Photos courtesy of Rick Berg
As much as we love our local business community, it’s always exciting when one of our own gets some love from a global brand like Google. Last month, Heat Transfer Warehouse Founder Kirk Anton and Rick Berg, the cofounder of Fargo-based digital agency AdShark Marketing (Heat Transfer Warehouse’s marketing agency) were handpicked by Google to visit their headquarters in Mountain View, California and attend the “Grow with Google” business meetup.
In February of this year, Google contacted the AdShark team to deliver the exciting news that, their client, Heat Transfer Warehouse, had been selected as Google’s Featured North Dakota business. It’s an honor given only to one company from each state (and Washington, D.C.) each year. Google selects companies that not only have a compelling story but also have shown significant growth from using Google products (see the full report here).
“We’re fascinated by Heat Transfer Warehouse’s story, and if it’s of interest, we’d love to have them as the North Dakota spotlight.” – Adrain Kimmok, Associate Product Marketing Manager at Google, Inc.
Heat Transfer Warehouse: A Model of Growth
Heat Transfer Warehouse is an e-commerce leading supplier of Heat Transfer Vinyl for the textiles and garments industry and well-known in the Fargo region for giving back to the community. Since their start in 2010, they’ve grown from a team of 2 to more than 40 employees, four locations, 85,000 customers and averaged 70% year over year growth over the last four years.
“They have averaged 70 percent growth over the past four years, and have gone from ‘two people and their dog’ to a forty-person team.” – Google Economic Report 2018
Heat Transfer’s founder Kirk Anton attributes their success to focusing on the customer, building a thriving company culture and utilizing highly effective digital marketing strategies.
In late 2013, the Heat Transfer team partnered with AdShark Marketing to test out digital marketing for the first time.

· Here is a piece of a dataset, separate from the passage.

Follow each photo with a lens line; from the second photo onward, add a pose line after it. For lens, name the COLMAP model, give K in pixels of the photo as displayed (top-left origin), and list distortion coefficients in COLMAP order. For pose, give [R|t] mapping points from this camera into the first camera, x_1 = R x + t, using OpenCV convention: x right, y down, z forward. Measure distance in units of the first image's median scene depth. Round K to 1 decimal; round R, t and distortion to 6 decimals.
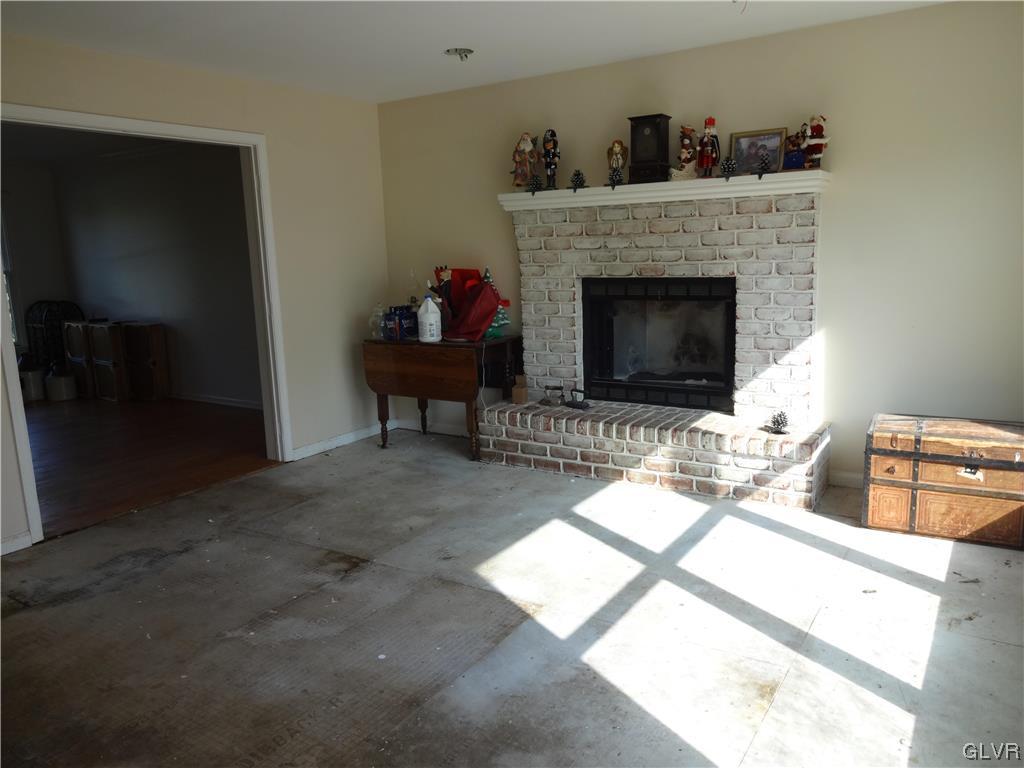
lens RADIAL K [[758.4, 0, 512.0], [0, 758.4, 384.0], [0, 0, 1]] dist [-0.019617, 0.002682]
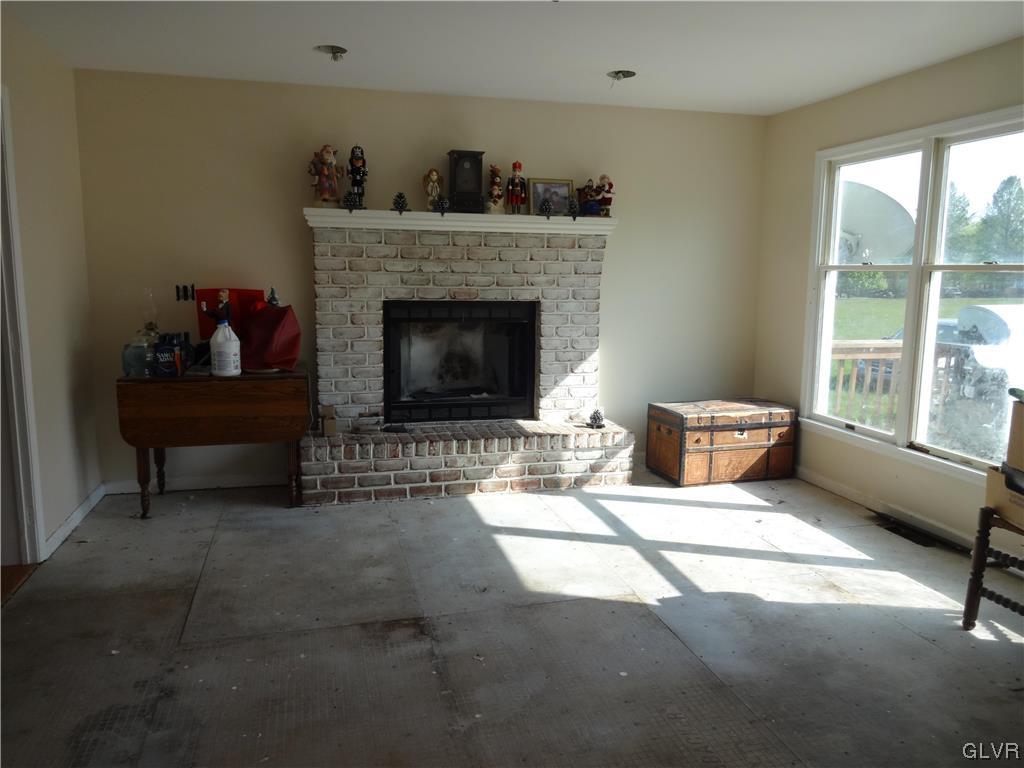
lens RADIAL K [[758.4, 0, 512.0], [0, 758.4, 384.0], [0, 0, 1]] dist [-0.019617, 0.002682]
pose [[0.666527, -0.069761, 0.742210, -0.609857], [0.096243, 0.995332, 0.007123, -0.026346], [-0.739242, 0.066685, 0.670130, 0.255966]]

The first day of launching the new Google Ads strategy, they hit a daily sales record and had sales of more than $700. Kirk quickly realized how powerful digital marketing could be and the effect it could have on his business.

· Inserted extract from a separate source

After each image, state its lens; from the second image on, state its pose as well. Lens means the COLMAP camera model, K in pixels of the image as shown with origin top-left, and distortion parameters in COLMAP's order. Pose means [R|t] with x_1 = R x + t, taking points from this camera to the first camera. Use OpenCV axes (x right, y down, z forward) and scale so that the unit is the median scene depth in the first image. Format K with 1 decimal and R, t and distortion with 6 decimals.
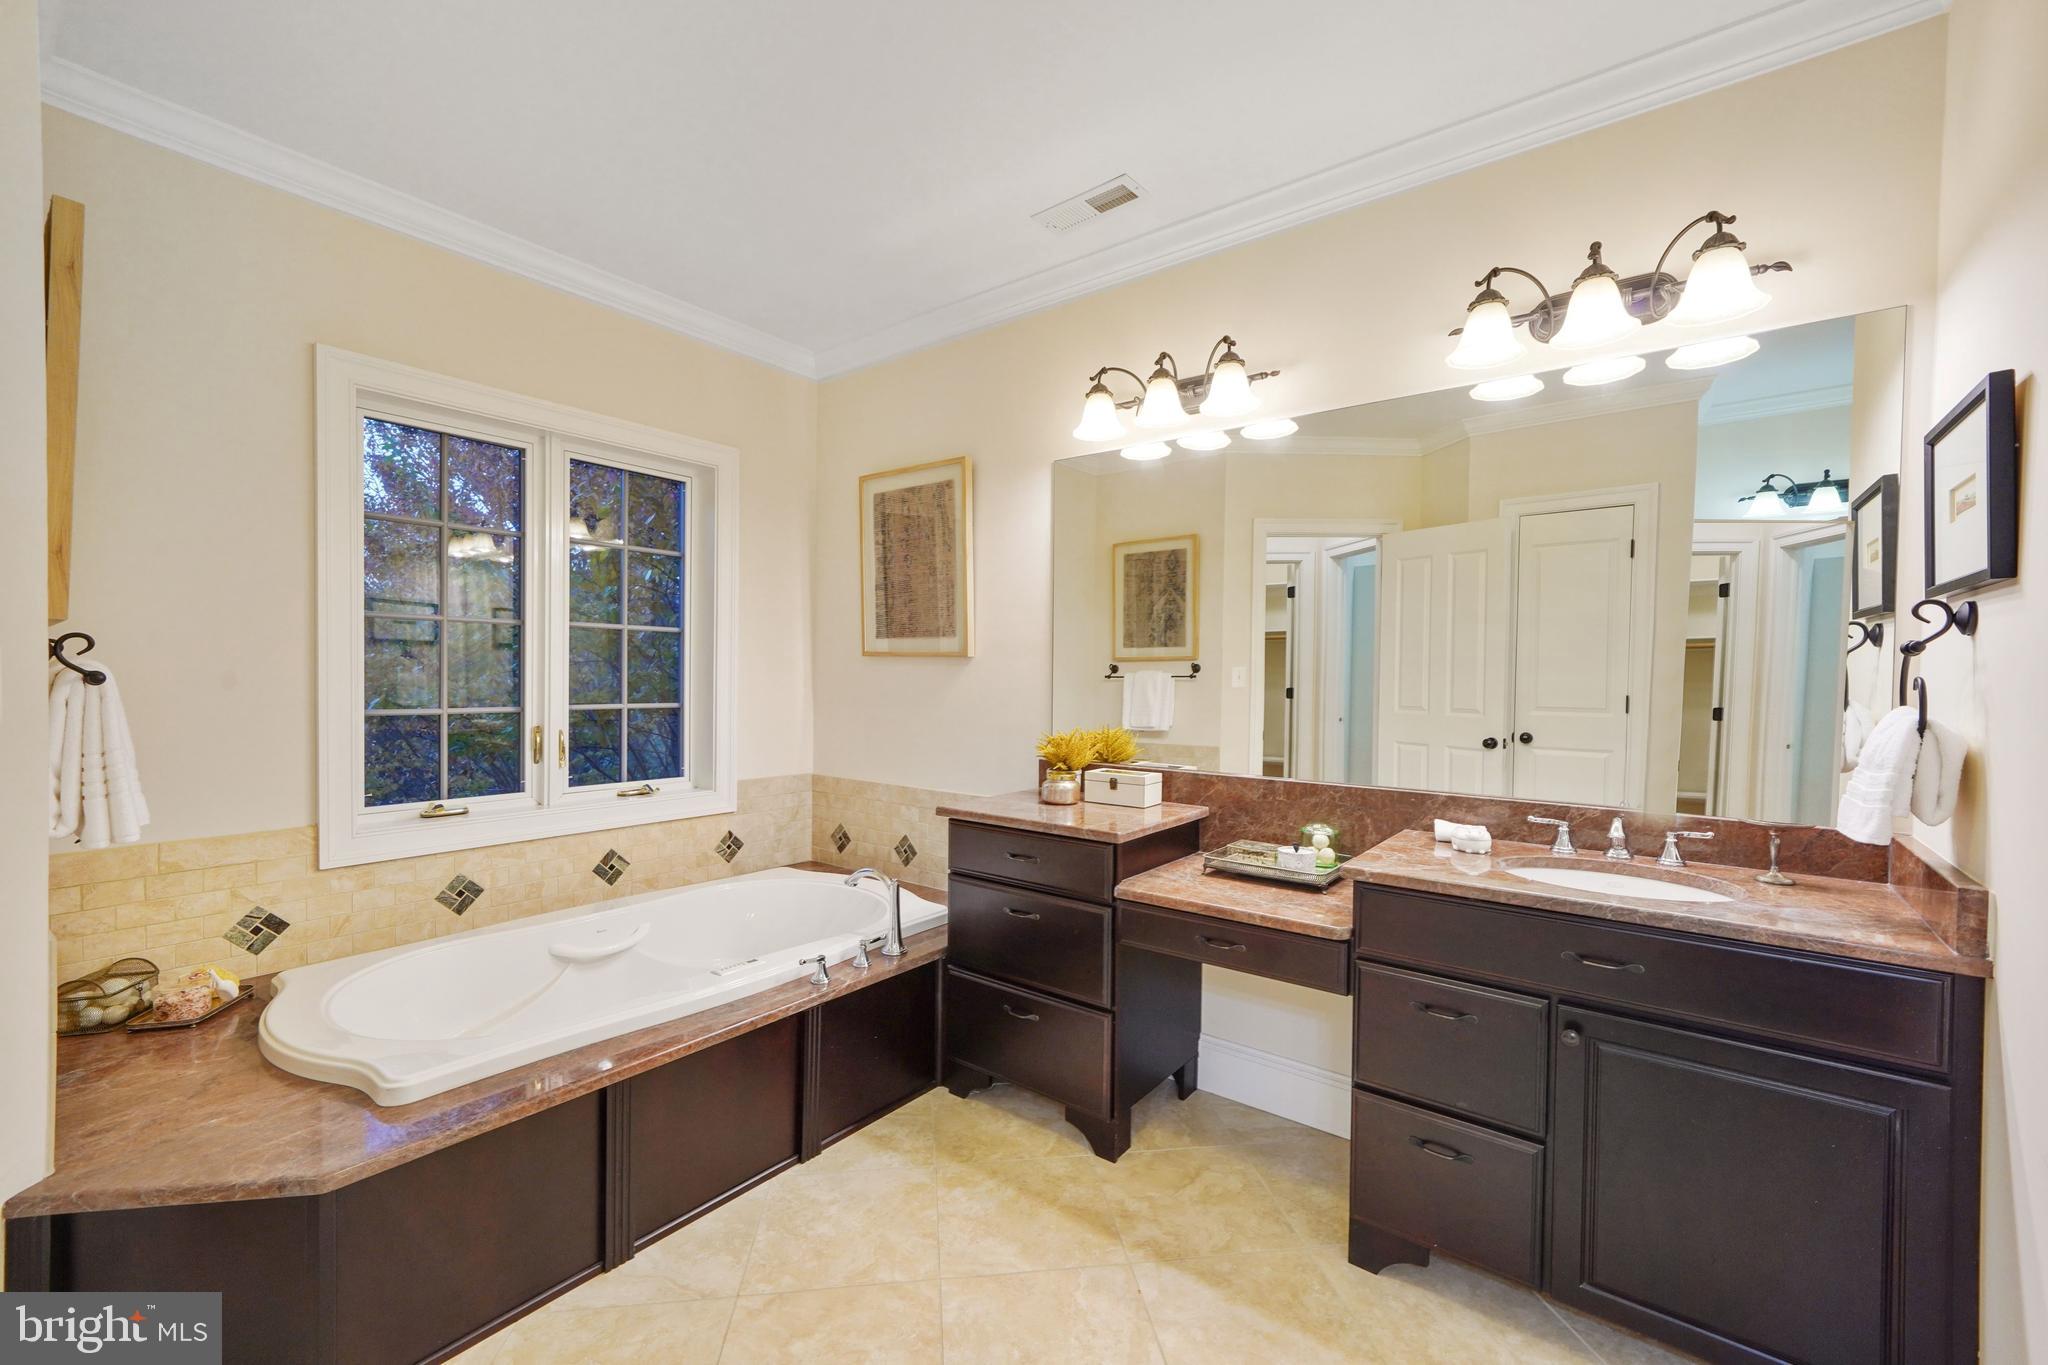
lens RADIAL K [[838.1, 0, 1024.0], [0, 838.1, 682.5], [0, 0, 1]] dist [0.028113, 0.000119]
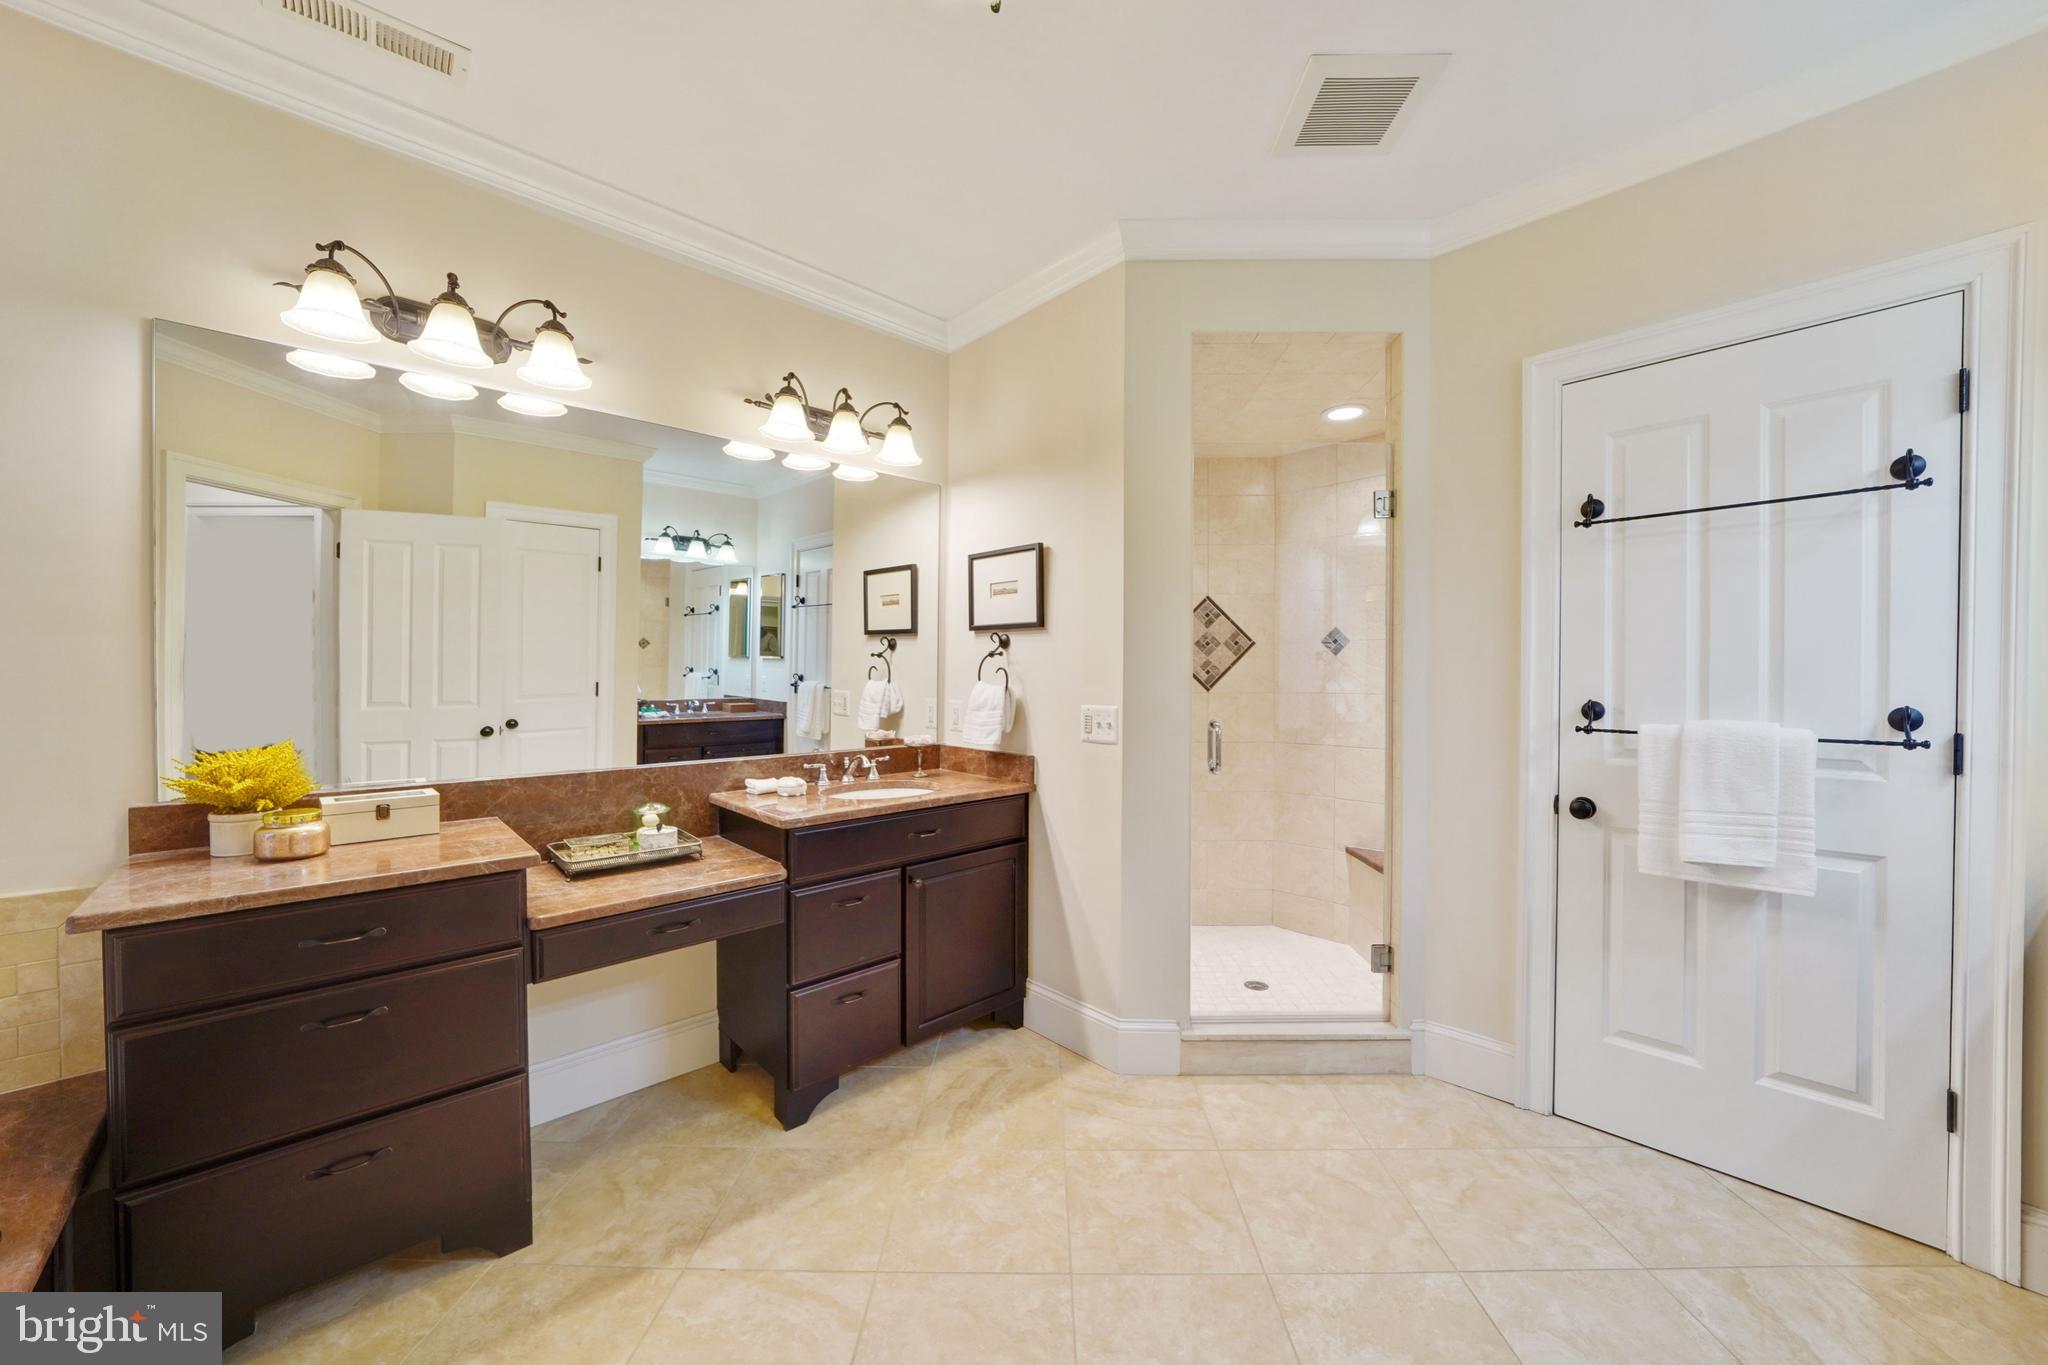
lens RADIAL K [[750.1, 0, 1025.4], [0, 750.1, 674.8], [0, 0, 1]] dist [0.001376, 0.000188]
pose [[0.174845, -0.013096, 0.984509, -0.548621], [0.010689, 0.999878, 0.011402, -0.003876], [-0.984538, 0.008530, 0.174963, 0.386438]]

The pair worked to scale up their marketing efforts, and Heat Transfer started to grow…fast. “There were multiple periods where we had to pause some ads because Heat Transfer couldn’t grow their team fast enough to handle the sales volume,” explained Rick.
“The company today is on a ‘hyperbolic growth curve.’ – Kirk Anton, Heat Transfer Warehouse Founder
The Grow with Google Trip
Each year Google releases their Economic Impact Report to highlight businesses’ success, history, inspiration, growth and community impact. Included with being selected as one of the 51 businesses for this honor, Google flies invitees out to their headquarters in California for a learning and networking meetup.
Over the course of the three-day trip, the pair got to meet with other featured businesses from around the country; tour the campus; chat with Google employees; and hear the latest on product innovation, workplace culture and other digital trends.
Here are some of the highlights from their trip:
Google’s Economic Impact in North Dakota
- $144 million: Economic activity Google helped provide businesses, nonprofits and website publishers throughout the state in 2017.
- $395,000: Free advertising Google provided to North Dakota nonprofits through Google Ad Grants program.
- 1,600: North Dakota businesses, nonprofits and website publishers that use Google’s advertising tools: AdWords and AdSense.
- 35 percent: Heat Transfer Warehouse’s sales that come through Google AdWords alone.
Google’s 5 Dynamics of a Successful Team
- Psychological safety: Can you take risks on a team without feeling insecure or embarrassed?
- Dependability: Can team members count on one another to do high quality work on time?
- Structure and clarity: Are goals, roles and execution plans on the team clear?
- Meaning of work: Is the team working on something that’s personally important for each member?
- Impact of work: Does the team fundamentally believe the work they’re doing matters?
Rick Berg: My 8 Biggest Takeaways
- Nearly 90 percent of smartphone owners turn to search first in a moment of need.
- 30 percent of all mobile searches are related to location.
- Nearly 90 percent of people are likely to recommend a brand after a positive experience.
- Mobile site speed, is extremely important. A one-second delay in mobile-page load times can decrease conversions by 20 percent.
- Google Attribution is a new product that will help businesses better track online conversions across different ad platforms.
- If you’re a local business using AdWords, if someone clicks an ad and then visits your store, you can attribute it back to the ad the consumer clicked.
- In some larger cities, Google is setting up a system where they’ll be able to create video for you, as long as you spend a minimum dollar amount in video ads.
- Google My Business has a bunch of new features. Among them is the ability to add to your listing: announcements and events, appointment-booking, and SMS messaging, which allows customers to text your business directly.